This thread has been locked.

If you have a related question, please click the "Ask a related question" button in the top right corner. The newly created question will be automatically linked to this question.

Time cost and Memory config of C6678 FFT

Other Parts Discussed in Thread: TMS320C6678

Hello

I'm a beginner of TMS320C6678, and have more doubts after reading the discussion about FFT on C6678 from TI E2E Community, especially the difference of cycles between cycle approximate simulator and  the manual offered by TI & AVNET.

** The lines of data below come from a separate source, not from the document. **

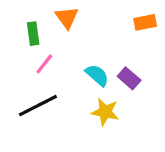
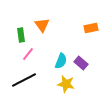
cyan semicircle: (97, 75) -> (61, 61), turned 70

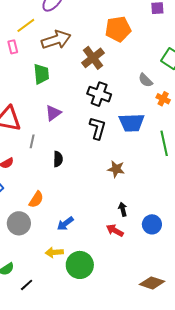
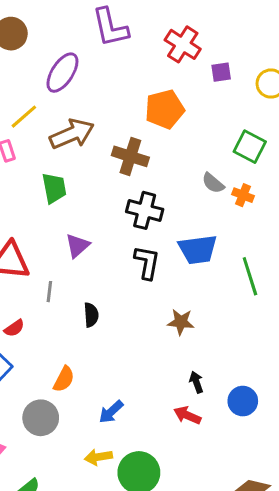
brown cross: (93, 58) -> (130, 156), turned -30
orange cross: (163, 99) -> (243, 195), moved

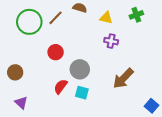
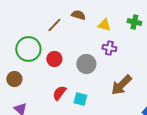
green cross: (136, 15) -> (134, 22), turned 32
green circle: (29, 22) -> (28, 49), moved
gray circle: (80, 69) -> (86, 64), moved

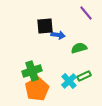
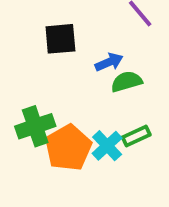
blue arrow: (58, 35) -> (109, 62), moved, turned -32
orange pentagon: (37, 89) -> (68, 148), moved

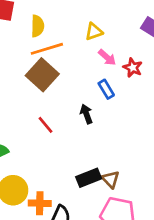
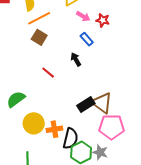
brown square: (42, 75) -> (39, 37), size x0.7
brown triangle: (111, 179) -> (102, 103), size x1.6

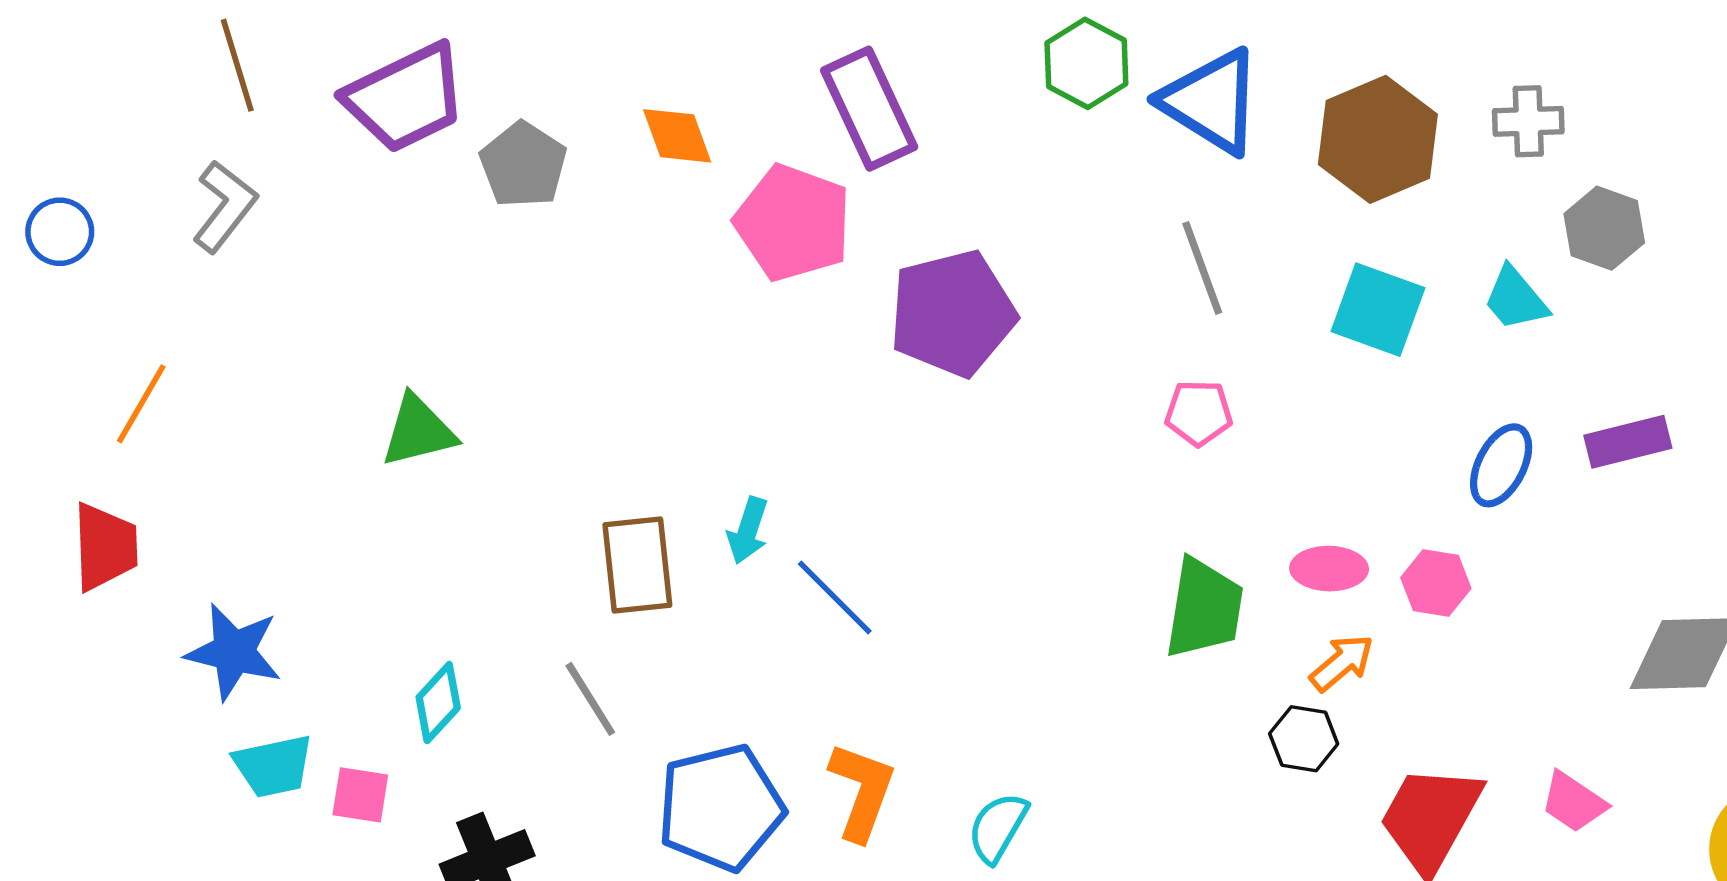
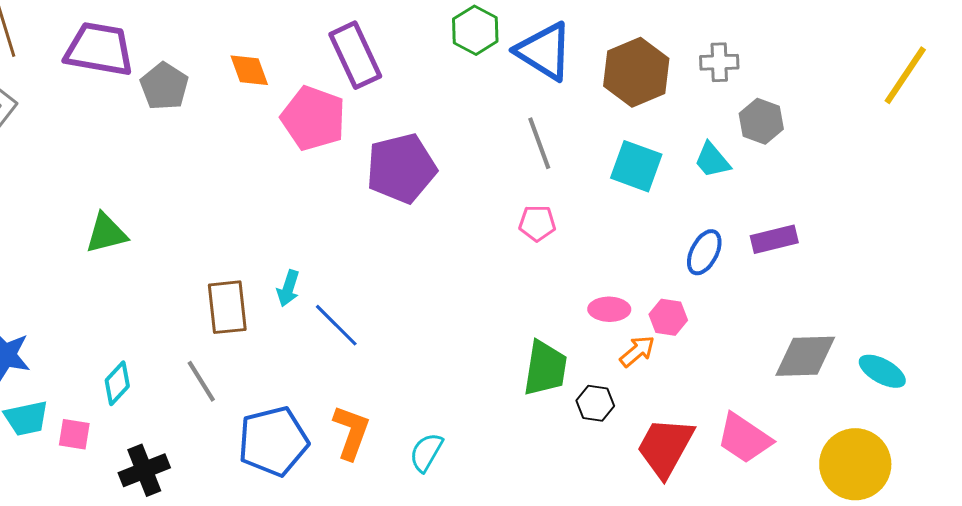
purple trapezoid: (406, 98) -> (99, 49), turned -144
green trapezoid: (1204, 608) -> (545, 368), moved
orange arrow: (1342, 663) -> (637, 351), moved
pink trapezoid: (1573, 802) -> (744, 438), size x1.5

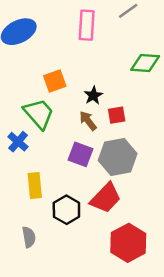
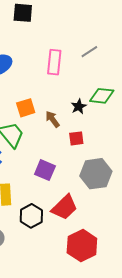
black star: (93, 95) -> (79, 106), moved
brown arrow: (88, 121) -> (53, 119), moved
gray hexagon: (118, 157) -> (96, 174), moved

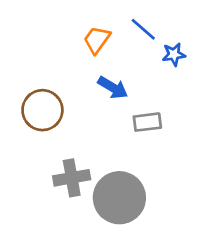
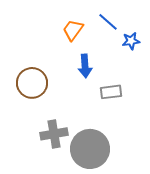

Because of the urgency of research &design,it's need to evaluate the performance of TMS320C6678.

There is a 32768 float FFT realized by DSPLIB funcion on a single core ,My doubts are  how I can configure the data memory and how many cycles it will  cost.

If it is a 64K float FFT realized by DSPLIB funcion on a single core, what about the configuration of memory and cycles of cost.

Thanks for your suggestion!

  • As far as I know, we always benchmark the routines using the simulator with flat 0 wait states memory

    (These are the numbers in the table that is part of the release in \\dsplib_c66x_3_1_1_1\docs\DSPLib_c66xTest_Report.html ) for example.

    You understand that we cannot assume that the data is in external memory, your system might be different than us, and you may use a 16 bit external memory, lower clock cycle and so on.  We do not know what else you may have in L2 so we are not sure if the data fits into L2.

    So what if the FFT size it too large for L1 cache (This is really your question, I assume)

    My suggestion – Get an EVM, ($400), put the data where you want it to be  L2 or MSM memory or DDR and measure the performances. 

    I would add that we have an example code that run 1M FFT on 1, 2, 4 or 8 cores (floating point, SP, complex) and moves the data in and out L2  using the EDMA in such a way that every time core is working on a single 1K size (which is 4*2*1k = 8K bytes, fit into L1 cache). The algorithm how to do it is given in the following paper.

     

    High-Performance Parallel FFT Algorithms
    for the HITACHI SR8000
    Daisuke Takahashi
    Information Technology Center, University of Tokyo
    2-11-16 Yayoi, Bunkyo-ku, Tokyo 113-8658, Japan

     

    Ran